#### SELECTED EXTRACT:
⁂

This two-layer collaborative guidance structure has a certain degree of universality and provides a feasible solution for the design of UAV collaborative guidance laws. By combining the corresponding guidance laws and coordination strategies for different collaborative missions, the appropriate collaborative guidance laws can be obtained. Integrating Section 3.1, Section 3.2 and Section 3.3, the pseudocode for the distributed guidance and control algorithm for obstacle avoidance and synchronized arrival (TNOA-ITCG) is shown in Algorithm 1:

4. Simulation Verification

4.1. Initial Condition Set

This simulation experiment is conducted on a computer equipped with an Intel Core i7-12700H processor, with a main frequency of 2.30 GHz and 32.00 GB of memory. Our aircraft/target model is modeled using Simulink and its code generation functionality. It is encapsulated into a dynamic library and simulated using a simulation platform built with the Python 3.8 interpreter.

Section 2, Section 3 and Section 4 of this paper, based on dynamic inversion control and artificial potential field theory, establish an avoidance and simultaneous arrival algorithm for a six-degree-of-freedom constant-speed fixed-wing UAV in a scenario of sudden threats emerging. This section carries out simulation for typical scenarios, in which six UAVs need to assemble simultaneously at a position located at (0,0). Each aircraft is scattered at a distance of 2.83 km to 4.24 km from the target point, the pitch overload limit of the drones is 15 G, and the yaw overload limit in the horizontal plane is 6 G, with speeds ranging from 60 m/s to 100 m/s. The specific initial parameters are shown in Table 1:

During the flight, the UAVs will encounter cylindrical threat areas that need to be circumnavigated. In the three sub-scenarios shown in Figure 13, Figure 14 and Figure 15, the threat areas range from simple to complex and are scattered within an area of 3 km by 3 km.

The initial simultaneous arrival time is artificially specified, set to be greater than the maximum of the current estimated times of each UAV, initially set at 48 s.

4.2. Simulation Results Analysis

As shown in Figure 13, Figure 14 and Figure 15, in the initial state, the UAV swarm maintains a stable flight state according to the given initial parameters, executing the dynamic inversion control simultaneous arrival–artificial potential field algorithm. When far from the threat area, each UAV receives control inputs according to the predetermined simultaneous arrival instruction, calculates the overload command, and the flight control system executes it. When encountering the threat area, the UAV performs overload control based on the artificial potential field, automatically avoiding the encountered threat area.

Figure 16 and Figure 17 illustrate the deviation from the scheduled arrival time and the line-of-sight angle information for each UAV in Scenario 3, the most complex one. During the flight, the third UAV in the figure has already completed time convergence and lead angle convergence under the simultaneous arrival guidance law, that is, it is flying straight towards the target. Under ideal conditions, it can arrive at the assembly point at the given time. However, after encountering a threat, the UAV had to circumnavigate and move away from the threat area. This maneuver causes it to fail to arrive at the given time. Therefore, it is necessary to use the dynamic negotiation of simultaneous arrival time discussed in Section 4. The swarm re-estimates the time at which each UAV will arrive at the target, postpones and updates $t_{CA}$, ensuring that the $t_{error}$ for each UAV is strictly greater than 0. As shown in Figure 17, in the scenario given in this paper, the swarm postponed the simultaneous arrival time by about 4 s, sacrificing time in exchange for the relative safety of each drone. In the end, the third UAV performed a circumnavigation maneuver to avoid the threat and employed the dynamic inversion control method again. Other UAVs, although not facing threats, also performed certain maneuvers to consume the remaining time due to the update of $t_{CA}$. The aforementioned process is repeated. Finally, the simultaneous arrival time was postponed by about 7 s, and at 55 s, the UAV swarm arrived at the target location simultaneously.

⁂

#### MATERIAL:

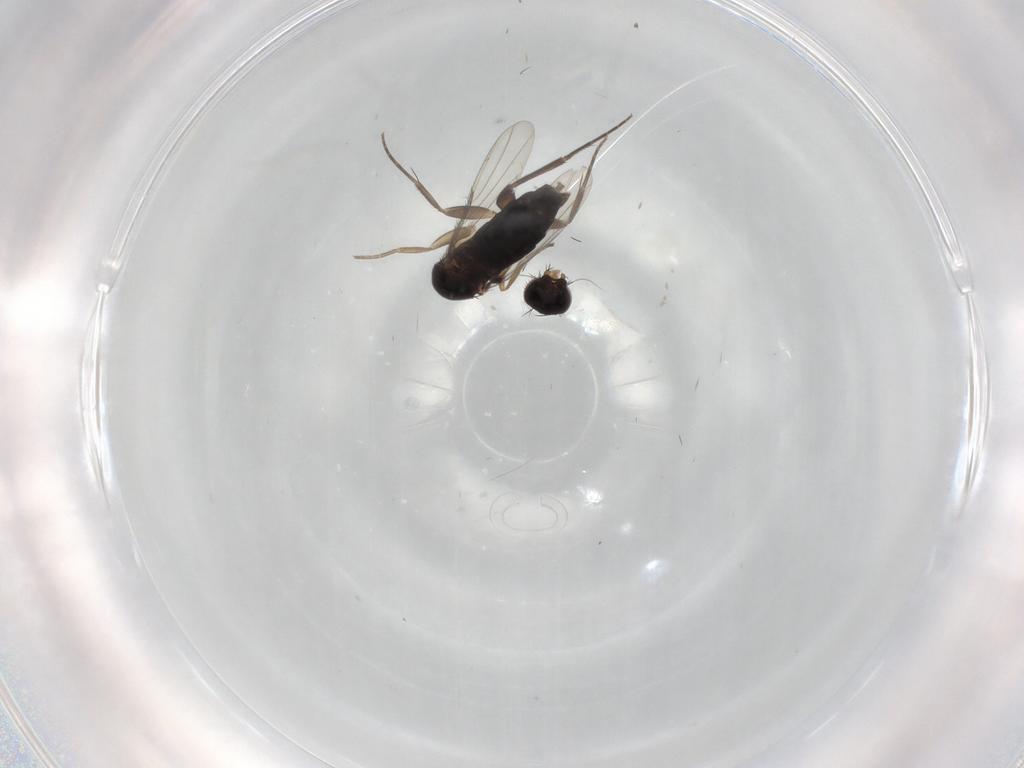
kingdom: Animalia
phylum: Arthropoda
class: Insecta
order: Diptera
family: Phoridae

⁂

#### ACTIONS TO TAKE:
[A] In the UAV simulation text, what pitch overload limit is set for the drones?
[B] Write the next part of the UAV simulation text, picking up after its last sentence.

#### TASK RESULTS:
[A] 15 G.

[B]
As shown in Figure 16, the scenario requires that the flight trajectory of each UAV in the final stage is relatively straight, without performing large maneuvers in the final stage (which is a strong constraint in many scenarios); that is, the lead angle in the final stage is required to maintain a small value. This was designed in the ITCG guidance law based on dynamic inversion control in the third section. At the initial state, due to the different flight velocity angles of the UAVs, the lead angles with the target are distributed at different values, but all converge to 0 under the control of the ITCG guidance law. Secondly, due to the execution of circumnavigation maneuvers and time-consuming maneuvers during the flight, the lead angle changes again. In the final stage of the flight, since there are no threat areas and the flight environment does not change dramatically, under the updated $t_{CA}$, each UAV once again executes the ITCG guidance law, achieving convergence of the lead angle and time.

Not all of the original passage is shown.